Cheviot to Kirk Yetholm (14 Miles) Sunday 25th August 2002
As soon as it is light enough in the morning we decide to strike camp and head down hill. The map indicates a mountain refuge hut a couple of kilometres away, which we make a bee-line for. Inside are two chaps walking south, who are just finishing their breakfast. We prepare ours and share tales of the night before. One of the guys admits to leaving some sunglasses back along the trail “If you find them, they are yours”. Keith found them, then a year to the day after, he lost them. I wonder where they are now? The sunglasses not the chaps.
We walked so far yesterday that we only have around 7 miles left, so we take our time over breakfast and saunter out into the grizzling day. One last major ascent, The Schill, then when we get to Black Hag, a choice, high road or low road? Unanimously we go for the low road. It’s wet and windy and we’ve had enough of being blown around. 2.5km outside Kirk Yetholm, the PW takes to the road, and undulates into KY, the elastic last kilometres keep stretching out. Can I hear the band tuning up? We pass a slightly dilapidated establishment with a couple of boarde up with windows and a couple of sullen youths hanging round. Looks like a young offenders half-way house. Not the most inspiring site to greet the weary traveller. A final steep hill (marked on the OS map as 1 in 7 to 1 in 5) and suddenly! We are walking into Kirk Yetholm.
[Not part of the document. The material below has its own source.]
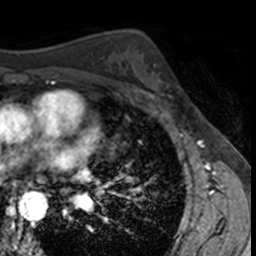
Breast MRI, one axial slice; slice 90 of 160 in the series (ordered by position); cropped to one breast; dynamic contrast-enhanced series, time point 2 of 7 at this slice position (early post-contrast); 3 T; TE 1.7 ms, TR 4 ms; 1 mm slice thickness; 256 × 256 image matrix. Female patient.
Outlined on this slice (semi-automatic segmentation, software-assisted and operator-edited):
- enhancing-tissue mask used for the functional tumour volume (all voxels passing the contrast-enhancement thresholds inside the analysis volume; usually the tumour): bounding box <140,64,178,100> (left, top, right, bottom; pixels)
No bands or pennants flying, just a Saab, Linda and Two Children. Hugs and misty eyes all round, final photos outside the Border Hotel. Then it’s a quick change of footwear and into the bar of the Border Hotel. We sign the book and accept our complimentary Guinness. A toast to absent friends, we sit in silence for a while. Scanning the previous names we see no sign of Richard and Julie. Maybe they gave up, or just didn’t bother to come in or sign the book. We enjoy a pleasant meal in the Hotel, then decide it’s time to head for home. We had originally intended to stay the night in KY, but it is barely 1 PM so we leave a note pinned to the door of the hostel explaining that we had come, conquered and left.
I decide to make a dash for home, so Linda and Keith drive me to Berwick where I can catch a train back to London. Feeling rather tired and emotional the journey passes in a bit of a haze, except for being bussed past Doncaster (engineering works), and a call to Mike’s widow that I made as the train passed between Durham and Newcastle. Janette wasn’t at home, she had gone to see Mike’s grave in Newcastle, tomorrow would have been his birthday.
So what do we know now, that we didn’t know before we began? Well, I’m as tough as I thought, but not as tough as Keith. And Linda is a woman of extraordinary patience and generosity. Would we do it again? You bet! Will we do it again? Well… the 10th anniversary is starting to loom on the horizon. Maybe we should do it from North to South next time, and have a proper rest day at the end of each week. Now I have mentioned the weather grizzling quite often in these despatches, but we probably only got a proper wetting on three out of the nineteen days, for which we thanked our personal weather angel, who really should have been walking there with us.